▸ **What the task asks**
Please output all of the entries below line for line, keeping every character unchanged.

Dataset entries:
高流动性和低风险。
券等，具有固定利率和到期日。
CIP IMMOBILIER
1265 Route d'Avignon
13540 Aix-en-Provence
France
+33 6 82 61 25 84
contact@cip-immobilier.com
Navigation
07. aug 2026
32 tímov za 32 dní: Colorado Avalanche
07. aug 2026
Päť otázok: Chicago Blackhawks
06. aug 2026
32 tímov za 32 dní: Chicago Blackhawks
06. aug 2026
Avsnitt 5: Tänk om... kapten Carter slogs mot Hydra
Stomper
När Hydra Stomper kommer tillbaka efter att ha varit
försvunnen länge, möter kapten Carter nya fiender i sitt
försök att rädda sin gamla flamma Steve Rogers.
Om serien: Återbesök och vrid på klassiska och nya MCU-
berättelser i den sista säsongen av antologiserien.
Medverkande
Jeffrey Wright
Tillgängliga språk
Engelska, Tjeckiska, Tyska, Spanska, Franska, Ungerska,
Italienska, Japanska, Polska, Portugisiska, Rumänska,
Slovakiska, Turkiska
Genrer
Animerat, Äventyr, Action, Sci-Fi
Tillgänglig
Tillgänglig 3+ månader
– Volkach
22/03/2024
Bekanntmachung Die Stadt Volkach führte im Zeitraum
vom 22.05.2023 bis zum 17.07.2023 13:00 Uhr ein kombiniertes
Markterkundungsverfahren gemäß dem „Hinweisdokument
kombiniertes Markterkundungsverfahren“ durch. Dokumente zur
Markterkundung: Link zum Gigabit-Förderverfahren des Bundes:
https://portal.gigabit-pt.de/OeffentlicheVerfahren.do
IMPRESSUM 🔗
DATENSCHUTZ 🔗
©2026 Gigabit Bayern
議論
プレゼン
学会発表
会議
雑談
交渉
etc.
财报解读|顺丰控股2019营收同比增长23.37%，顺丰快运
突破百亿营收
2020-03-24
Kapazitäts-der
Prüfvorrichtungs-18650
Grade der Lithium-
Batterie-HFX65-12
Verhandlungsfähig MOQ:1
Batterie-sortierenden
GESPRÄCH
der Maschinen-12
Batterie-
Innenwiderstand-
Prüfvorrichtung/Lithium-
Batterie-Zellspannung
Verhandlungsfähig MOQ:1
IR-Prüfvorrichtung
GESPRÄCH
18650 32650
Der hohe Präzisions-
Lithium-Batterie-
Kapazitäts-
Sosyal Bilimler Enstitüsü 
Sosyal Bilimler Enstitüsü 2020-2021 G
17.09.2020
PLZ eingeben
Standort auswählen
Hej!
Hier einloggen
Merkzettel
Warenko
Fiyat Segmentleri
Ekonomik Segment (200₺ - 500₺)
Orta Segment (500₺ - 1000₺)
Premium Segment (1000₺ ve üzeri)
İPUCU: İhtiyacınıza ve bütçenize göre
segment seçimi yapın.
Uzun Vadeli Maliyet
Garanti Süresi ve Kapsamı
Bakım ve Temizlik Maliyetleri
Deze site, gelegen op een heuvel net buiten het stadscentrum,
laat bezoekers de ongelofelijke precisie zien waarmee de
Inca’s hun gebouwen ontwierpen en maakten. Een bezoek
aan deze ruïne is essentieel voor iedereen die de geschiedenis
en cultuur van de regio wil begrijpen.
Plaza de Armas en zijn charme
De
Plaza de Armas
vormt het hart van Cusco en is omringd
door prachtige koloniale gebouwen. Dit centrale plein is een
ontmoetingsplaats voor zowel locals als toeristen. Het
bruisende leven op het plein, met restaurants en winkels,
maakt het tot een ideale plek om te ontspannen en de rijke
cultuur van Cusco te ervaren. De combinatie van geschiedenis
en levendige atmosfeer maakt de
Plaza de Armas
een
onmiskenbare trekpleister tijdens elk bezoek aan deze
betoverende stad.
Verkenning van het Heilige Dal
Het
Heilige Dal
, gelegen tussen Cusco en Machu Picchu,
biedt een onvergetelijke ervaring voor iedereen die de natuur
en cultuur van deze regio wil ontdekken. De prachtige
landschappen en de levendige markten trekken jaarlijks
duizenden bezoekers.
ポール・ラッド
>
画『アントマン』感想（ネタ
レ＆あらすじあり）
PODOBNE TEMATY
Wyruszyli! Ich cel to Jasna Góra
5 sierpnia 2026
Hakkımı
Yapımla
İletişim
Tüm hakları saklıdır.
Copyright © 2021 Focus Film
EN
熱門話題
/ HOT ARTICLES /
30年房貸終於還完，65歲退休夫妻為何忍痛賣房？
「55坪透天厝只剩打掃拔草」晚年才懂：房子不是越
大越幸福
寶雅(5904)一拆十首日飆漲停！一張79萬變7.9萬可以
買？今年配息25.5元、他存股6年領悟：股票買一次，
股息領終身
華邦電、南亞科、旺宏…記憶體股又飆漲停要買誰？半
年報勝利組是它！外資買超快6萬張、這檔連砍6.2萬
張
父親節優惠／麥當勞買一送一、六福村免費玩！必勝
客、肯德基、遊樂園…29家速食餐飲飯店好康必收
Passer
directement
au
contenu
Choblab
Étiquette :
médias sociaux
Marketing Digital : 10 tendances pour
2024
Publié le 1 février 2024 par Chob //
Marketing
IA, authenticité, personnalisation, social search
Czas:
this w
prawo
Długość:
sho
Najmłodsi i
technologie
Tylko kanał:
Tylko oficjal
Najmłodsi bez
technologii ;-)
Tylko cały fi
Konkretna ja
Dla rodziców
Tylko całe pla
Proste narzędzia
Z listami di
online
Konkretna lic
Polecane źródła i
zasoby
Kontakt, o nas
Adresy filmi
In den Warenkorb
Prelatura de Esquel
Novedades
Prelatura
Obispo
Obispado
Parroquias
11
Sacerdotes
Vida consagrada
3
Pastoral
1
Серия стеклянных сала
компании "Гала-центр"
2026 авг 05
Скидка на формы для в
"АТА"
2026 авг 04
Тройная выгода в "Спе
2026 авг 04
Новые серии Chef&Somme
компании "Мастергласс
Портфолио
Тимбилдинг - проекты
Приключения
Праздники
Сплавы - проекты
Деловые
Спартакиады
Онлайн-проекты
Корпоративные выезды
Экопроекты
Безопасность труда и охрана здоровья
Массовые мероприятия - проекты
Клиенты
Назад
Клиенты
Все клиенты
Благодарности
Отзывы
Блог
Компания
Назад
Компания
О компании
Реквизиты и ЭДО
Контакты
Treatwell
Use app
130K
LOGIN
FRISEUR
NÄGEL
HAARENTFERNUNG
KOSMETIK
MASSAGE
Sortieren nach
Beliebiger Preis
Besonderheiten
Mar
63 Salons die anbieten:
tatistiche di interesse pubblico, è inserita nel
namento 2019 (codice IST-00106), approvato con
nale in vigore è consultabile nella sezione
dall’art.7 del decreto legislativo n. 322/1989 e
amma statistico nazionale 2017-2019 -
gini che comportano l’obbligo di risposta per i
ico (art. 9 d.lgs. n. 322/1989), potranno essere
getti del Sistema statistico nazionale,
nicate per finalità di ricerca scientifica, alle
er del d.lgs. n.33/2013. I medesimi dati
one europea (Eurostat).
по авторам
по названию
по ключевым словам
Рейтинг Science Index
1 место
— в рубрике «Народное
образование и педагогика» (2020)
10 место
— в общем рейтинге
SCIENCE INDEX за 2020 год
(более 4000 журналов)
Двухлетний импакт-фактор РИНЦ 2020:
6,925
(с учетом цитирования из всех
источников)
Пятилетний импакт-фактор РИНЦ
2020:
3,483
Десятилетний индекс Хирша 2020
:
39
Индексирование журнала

▸ **Task response**
高流动性和低风险。
券等，具有固定利率和到期日。
CIP IMMOBILIER
1265 Route d'Avignon
13540 Aix-en-Provence
France
+33 6 82 61 25 84
contact@cip-immobilier.com
Navigation
07. aug 2026
32 tímov za 32 dní: Colorado Avalanche
07. aug 2026
Päť otázok: Chicago Blackhawks
06. aug 2026
32 tímov za 32 dní: Chicago Blackhawks
06. aug 2026
Avsnitt 5: Tänk om... kapten Carter slogs mot Hydra
Stomper
När Hydra Stomper kommer tillbaka efter att ha varit
försvunnen länge, möter kapten Carter nya fiender i sitt
försök att rädda sin gamla flamma Steve Rogers.
Om serien: Återbesök och vrid på klassiska och nya MCU-
berättelser i den sista säsongen av antologiserien.
Medverkande
Jeffrey Wright
Tillgängliga språk
Engelska, Tjeckiska, Tyska, Spanska, Franska, Ungerska,
Italienska, Japanska, Polska, Portugisiska, Rumänska,
Slovakiska, Turkiska
Genrer
Animerat, Äventyr, Action, Sci-Fi
Tillgänglig
Tillgänglig 3+ månader
– Volkach
22/03/2024
Bekanntmachung Die Stadt Volkach führte im Zeitraum
vom 22.05.2023 bis zum 17.07.2023 13:00 Uhr ein kombiniertes
Markterkundungsverfahren gemäß dem „Hinweisdokument
kombiniertes Markterkundungsverfahren“ durch. Dokumente zur
Markterkundung: Link zum Gigabit-Förderverfahren des Bundes:
https://portal.gigabit-pt.de/OeffentlicheVerfahren.do
IMPRESSUM 🔗
DATENSCHUTZ 🔗
©2026 Gigabit Bayern
議論
プレゼン
学会発表
会議
雑談
交渉
etc.
财报解读|顺丰控股2019营收同比增长23.37%，顺丰快运
突破百亿营收
2020-03-24
Kapazitäts-der
Prüfvorrichtungs-18650
Grade der Lithium-
Batterie-HFX65-12
Verhandlungsfähig MOQ:1
Batterie-sortierenden
GESPRÄCH
der Maschinen-12
Batterie-
Innenwiderstand-
Prüfvorrichtung/Lithium-
Batterie-Zellspannung
Verhandlungsfähig MOQ:1
IR-Prüfvorrichtung
GESPRÄCH
18650 32650
Der hohe Präzisions-
Lithium-Batterie-
Kapazitäts-
Sosyal Bilimler Enstitüsü 
Sosyal Bilimler Enstitüsü 2020-2021 G
17.09.2020
PLZ eingeben
Standort auswählen
Hej!
Hier einloggen
Merkzettel
Warenko
Fiyat Segmentleri
Ekonomik Segment (200₺ - 500₺)
Orta Segment (500₺ - 1000₺)
Premium Segment (1000₺ ve üzeri)
İPUCU: İhtiyacınıza ve bütçenize göre
segment seçimi yapın.
Uzun Vadeli Maliyet
Garanti Süresi ve Kapsamı
Bakım ve Temizlik Maliyetleri
Deze site, gelegen op een heuvel net buiten het stadscentrum,
laat bezoekers de ongelofelijke precisie zien waarmee de
Inca’s hun gebouwen ontwierpen en maakten. Een bezoek
aan deze ruïne is essentieel voor iedereen die de geschiedenis
en cultuur van de regio wil begrijpen.
Plaza de Armas en zijn charme
De
Plaza de Armas
vormt het hart van Cusco en is omringd
door prachtige koloniale gebouwen. Dit centrale plein is een
ontmoetingsplaats voor zowel locals als toeristen. Het
bruisende leven op het plein, met restaurants en winkels,
maakt het tot een ideale plek om te ontspannen en de rijke
cultuur van Cusco te ervaren. De combinatie van geschiedenis
en levendige atmosfeer maakt de
Plaza de Armas
een
onmiskenbare trekpleister tijdens elk bezoek aan deze
betoverende stad.
Verkenning van het Heilige Dal
Het
Heilige Dal
, gelegen tussen Cusco en Machu Picchu,
biedt een onvergetelijke ervaring voor iedereen die de natuur
en cultuur van deze regio wil ontdekken. De prachtige
landschappen en de levendige markten trekken jaarlijks
duizenden bezoekers.
ポール・ラッド
>
画『アントマン』感想（ネタ
レ＆あらすじあり）
PODOBNE TEMATY
Wyruszyli! Ich cel to Jasna Góra
5 sierpnia 2026
Hakkımı
Yapımla
İletişim
Tüm hakları saklıdır.
Copyright © 2021 Focus Film
EN
熱門話題
/ HOT ARTICLES /
30年房貸終於還完，65歲退休夫妻為何忍痛賣房？
「55坪透天厝只剩打掃拔草」晚年才懂：房子不是越
大越幸福
寶雅(5904)一拆十首日飆漲停！一張79萬變7.9萬可以
買？今年配息25.5元、他存股6年領悟：股票買一次，
股息領終身
華邦電、南亞科、旺宏…記憶體股又飆漲停要買誰？半
年報勝利組是它！外資買超快6萬張、這檔連砍6.2萬
張
父親節優惠／麥當勞買一送一、六福村免費玩！必勝
客、肯德基、遊樂園…29家速食餐飲飯店好康必收
Passer
directement
au
contenu
Choblab
Étiquette :
médias sociaux
Marketing Digital : 10 tendances pour
2024
Publié le 1 février 2024 par Chob //
Marketing
IA, authenticité, personnalisation, social search
Czas:
this w
prawo
Długość:
sho
Najmłodsi i
technologie
Tylko kanał:
Tylko oficjal
Najmłodsi bez
technologii ;-)
Tylko cały fi
Konkretna ja
Dla rodziców
Tylko całe pla
Proste narzędzia
Z listami di
online
Konkretna lic
Polecane źródła i
zasoby
Kontakt, o nas
Adresy filmi
In den Warenkorb
Prelatura de Esquel
Novedades
Prelatura
Obispo
Obispado
Parroquias
11
Sacerdotes
Vida consagrada
3
Pastoral
1
Серия стеклянных сала
компании "Гала-центр"
2026 авг 05
Скидка на формы для в
"АТА"
2026 авг 04
Тройная выгода в "Спе
2026 авг 04
Новые серии Chef&Somme
компании "Мастергласс
Портфолио
Тимбилдинг - проекты
Приключения
Праздники
Сплавы - проекты
Деловые
Спартакиады
Онлайн-проекты
Корпоративные выезды
Экопроекты
Безопасность труда и охрана здоровья
Массовые мероприятия - проекты
Клиенты
Назад
Клиенты
Все клиенты
Благодарности
Отзывы
Блог
Компания
Назад
Компания
О компании
Реквизиты и ЭДО
Контакты
Treatwell
Use app
130K
LOGIN
FRISEUR
NÄGEL
HAARENTFERNUNG
KOSMETIK
MASSAGE
Sortieren nach
Beliebiger Preis
Besonderheiten
Mar
63 Salons die anbieten:
tatistiche di interesse pubblico, è inserita nel
namento 2019 (codice IST-00106), approvato con
nale in vigore è consultabile nella sezione
dall’art.7 del decreto legislativo n. 322/1989 e
amma statistico nazionale 2017-2019 -
gini che comportano l’obbligo di risposta per i
ico (art. 9 d.lgs. n. 322/1989), potranno essere
getti del Sistema statistico nazionale,
nicate per finalità di ricerca scientifica, alle
er del d.lgs. n.33/2013. I medesimi dati
one europea (Eurostat).
по авторам
по названию
по ключевым словам
Рейтинг Science Index
1 место
— в рубрике «Народное
образование и педагогика» (2020)
10 место
— в общем рейтинге
SCIENCE INDEX за 2020 год
(более 4000 журналов)
Двухлетний импакт-фактор РИНЦ 2020:
6,925
(с учетом цитирования из всех
источников)
Пятилетний импакт-фактор РИНЦ
2020:
3,483
Десятилетний индекс Хирша 2020
:
39
Индексирование журнала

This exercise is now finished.